There is a darker side to knowing your own genome, however. It’s the reason I am hesitant at this time to have my own DNA sequenced, and the reason that so many people allow their sequence to be prepared but choose to remain anonymous. Some day we will know how to read the whole genetic code. We will have an understanding of what each and every gene does, and we will know what certain gene variations and mutations mean for a person’s future. Think Gattaca (very cool movie, by the way, more thought provoking than truly entertaining). Without some protections, like laws that say you can’t discriminate against a person based on their genetic information or family genetic profile, there is no guarantee that genetic information won’t be used against someone. Like an insurance company finding out a person has a gene for Alzheimer’s and using that as a reason to deny coverage. Maybe somewhat paranoid on my part, but unless genetic profile is considered protected personal health information and subject to those laws, I don’t think it’s safe to let that information out of the bag. Or cell.
In case you’re curious — the first full human genome ever sequenced was published in 2001 by J. Craig Venter (the same guy we talk about below) and his team at Celera Genomics. Dr. Venter later revealed that the DNA used for the sequencing was his own. Hence Ms. Close is the first woman to publicly name her own genome.
In case you’re curious pt. 2 — having your DNA sequenced isn’t difficult. For you, anyway. The DNA can be taken from a regular blood draw or even from scraping some cheek cells from inside your mouth. It’s honest-to-goodness as easy as collecting the material for a dog-breed test from your family pet. The link is not an endorsement of a particular breed testing company, just a link to what the tests are/do.
And in other news about genes
What’s the difference between Glenn Close and a hydra? Not as much as one would think.

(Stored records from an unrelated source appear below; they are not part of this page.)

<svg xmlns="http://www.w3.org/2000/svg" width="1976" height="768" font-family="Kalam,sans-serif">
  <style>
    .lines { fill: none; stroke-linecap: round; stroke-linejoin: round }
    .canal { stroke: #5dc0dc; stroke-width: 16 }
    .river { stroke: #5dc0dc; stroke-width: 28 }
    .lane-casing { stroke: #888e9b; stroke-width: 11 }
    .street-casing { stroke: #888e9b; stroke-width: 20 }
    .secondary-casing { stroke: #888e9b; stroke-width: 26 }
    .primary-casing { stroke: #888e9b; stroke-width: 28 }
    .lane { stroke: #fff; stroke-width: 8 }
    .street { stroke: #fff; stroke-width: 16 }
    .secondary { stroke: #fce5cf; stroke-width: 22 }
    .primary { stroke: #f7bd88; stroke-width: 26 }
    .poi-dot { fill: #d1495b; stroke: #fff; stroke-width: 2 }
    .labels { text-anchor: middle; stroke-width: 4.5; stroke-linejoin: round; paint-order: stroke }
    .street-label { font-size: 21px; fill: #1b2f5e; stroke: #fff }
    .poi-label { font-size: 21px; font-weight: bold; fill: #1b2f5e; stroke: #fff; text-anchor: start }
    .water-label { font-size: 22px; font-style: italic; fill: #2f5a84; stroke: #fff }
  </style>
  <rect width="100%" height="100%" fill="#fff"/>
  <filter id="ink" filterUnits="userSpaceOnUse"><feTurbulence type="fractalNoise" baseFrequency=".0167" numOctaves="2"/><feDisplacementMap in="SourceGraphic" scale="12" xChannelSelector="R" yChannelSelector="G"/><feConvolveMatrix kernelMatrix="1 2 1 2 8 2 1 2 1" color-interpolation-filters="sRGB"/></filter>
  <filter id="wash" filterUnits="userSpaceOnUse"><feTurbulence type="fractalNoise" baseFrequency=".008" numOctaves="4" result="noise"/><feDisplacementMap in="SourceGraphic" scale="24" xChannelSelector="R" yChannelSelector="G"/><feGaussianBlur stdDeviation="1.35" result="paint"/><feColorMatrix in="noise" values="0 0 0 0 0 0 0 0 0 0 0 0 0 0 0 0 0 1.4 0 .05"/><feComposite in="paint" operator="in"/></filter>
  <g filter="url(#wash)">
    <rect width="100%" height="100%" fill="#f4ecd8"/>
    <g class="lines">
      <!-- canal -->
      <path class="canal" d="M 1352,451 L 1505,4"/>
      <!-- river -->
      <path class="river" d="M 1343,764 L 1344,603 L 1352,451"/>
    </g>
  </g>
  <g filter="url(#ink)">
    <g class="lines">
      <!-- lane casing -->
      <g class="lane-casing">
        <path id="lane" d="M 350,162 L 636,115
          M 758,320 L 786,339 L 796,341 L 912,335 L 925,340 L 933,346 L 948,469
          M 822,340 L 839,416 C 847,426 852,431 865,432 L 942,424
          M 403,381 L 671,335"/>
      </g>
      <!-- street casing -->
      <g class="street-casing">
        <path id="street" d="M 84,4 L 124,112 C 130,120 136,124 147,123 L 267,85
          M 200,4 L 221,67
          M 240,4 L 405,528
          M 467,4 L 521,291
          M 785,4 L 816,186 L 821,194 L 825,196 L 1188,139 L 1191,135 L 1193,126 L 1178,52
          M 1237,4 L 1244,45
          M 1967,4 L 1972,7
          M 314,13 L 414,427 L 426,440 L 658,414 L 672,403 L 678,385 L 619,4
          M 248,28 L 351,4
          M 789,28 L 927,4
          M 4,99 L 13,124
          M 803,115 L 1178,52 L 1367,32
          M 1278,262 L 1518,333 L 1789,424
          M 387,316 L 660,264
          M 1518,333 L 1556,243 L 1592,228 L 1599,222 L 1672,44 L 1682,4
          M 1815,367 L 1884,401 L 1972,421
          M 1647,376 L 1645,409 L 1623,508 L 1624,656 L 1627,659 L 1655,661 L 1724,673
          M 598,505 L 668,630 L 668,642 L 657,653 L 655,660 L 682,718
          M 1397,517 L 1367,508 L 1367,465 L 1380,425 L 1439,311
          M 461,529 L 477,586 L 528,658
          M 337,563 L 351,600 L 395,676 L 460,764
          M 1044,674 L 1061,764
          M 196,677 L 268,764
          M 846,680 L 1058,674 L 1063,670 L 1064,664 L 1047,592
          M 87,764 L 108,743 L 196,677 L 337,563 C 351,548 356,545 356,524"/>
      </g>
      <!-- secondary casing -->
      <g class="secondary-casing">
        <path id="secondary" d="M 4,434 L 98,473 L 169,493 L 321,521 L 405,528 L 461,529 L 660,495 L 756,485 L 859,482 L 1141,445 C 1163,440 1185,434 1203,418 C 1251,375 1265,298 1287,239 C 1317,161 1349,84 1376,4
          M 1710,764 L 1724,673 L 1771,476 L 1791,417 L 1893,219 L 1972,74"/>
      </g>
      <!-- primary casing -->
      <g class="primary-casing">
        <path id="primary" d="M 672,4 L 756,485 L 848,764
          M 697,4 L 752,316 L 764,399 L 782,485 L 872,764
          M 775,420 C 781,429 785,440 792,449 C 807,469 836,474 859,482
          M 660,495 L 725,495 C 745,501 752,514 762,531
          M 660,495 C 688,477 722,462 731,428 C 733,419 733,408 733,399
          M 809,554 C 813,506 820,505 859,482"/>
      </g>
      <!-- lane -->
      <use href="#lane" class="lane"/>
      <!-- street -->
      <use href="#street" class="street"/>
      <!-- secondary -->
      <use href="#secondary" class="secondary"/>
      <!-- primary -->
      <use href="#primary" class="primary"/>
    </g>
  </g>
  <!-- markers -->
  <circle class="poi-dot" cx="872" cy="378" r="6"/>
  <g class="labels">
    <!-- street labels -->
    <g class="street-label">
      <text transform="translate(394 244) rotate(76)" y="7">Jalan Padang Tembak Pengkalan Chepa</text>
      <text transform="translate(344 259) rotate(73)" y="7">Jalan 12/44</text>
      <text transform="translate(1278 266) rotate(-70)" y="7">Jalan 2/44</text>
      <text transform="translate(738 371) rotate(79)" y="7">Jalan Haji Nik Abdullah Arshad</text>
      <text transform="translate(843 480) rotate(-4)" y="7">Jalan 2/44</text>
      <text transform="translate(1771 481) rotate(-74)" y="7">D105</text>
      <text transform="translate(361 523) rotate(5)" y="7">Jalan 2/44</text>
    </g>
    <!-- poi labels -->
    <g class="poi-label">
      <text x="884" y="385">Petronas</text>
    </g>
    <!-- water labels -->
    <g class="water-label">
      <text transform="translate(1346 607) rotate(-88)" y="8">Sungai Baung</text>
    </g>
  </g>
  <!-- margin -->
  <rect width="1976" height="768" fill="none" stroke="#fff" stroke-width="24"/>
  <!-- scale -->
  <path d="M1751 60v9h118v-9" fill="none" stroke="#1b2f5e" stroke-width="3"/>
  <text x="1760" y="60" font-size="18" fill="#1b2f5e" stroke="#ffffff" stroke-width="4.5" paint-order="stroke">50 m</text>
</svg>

Hydra are tiny animals in the phylum cnidaria (don’t pronounce the “c”) which also includes jellyfish, corals and sea anemones. The J. Craig Venter Institute announced the sequence of the complete genome for the freshwater hydra species Hydra magnipapillata. Their findings were published in the March 14 issue of the journal Nature. Additional research done on the hydra genome by two teams, one at the University of California Santa Barbara and one at UC Irvine, indicates that humans and hydra have more genetic similarity in certain areas than previously thought. For more on this research, see this article from the March 15, 2010 issue of BioTechniques or the Nature paper above.
What good is knowing the complete sequence of all the DNA in a tiny freshwater organism? For one thing, hydra are a lot easier to grow and manipulate than humans, physically and ethically. If certain genes in the hydra are similar to those in humans, research on those genes in hydra could give insight into human health.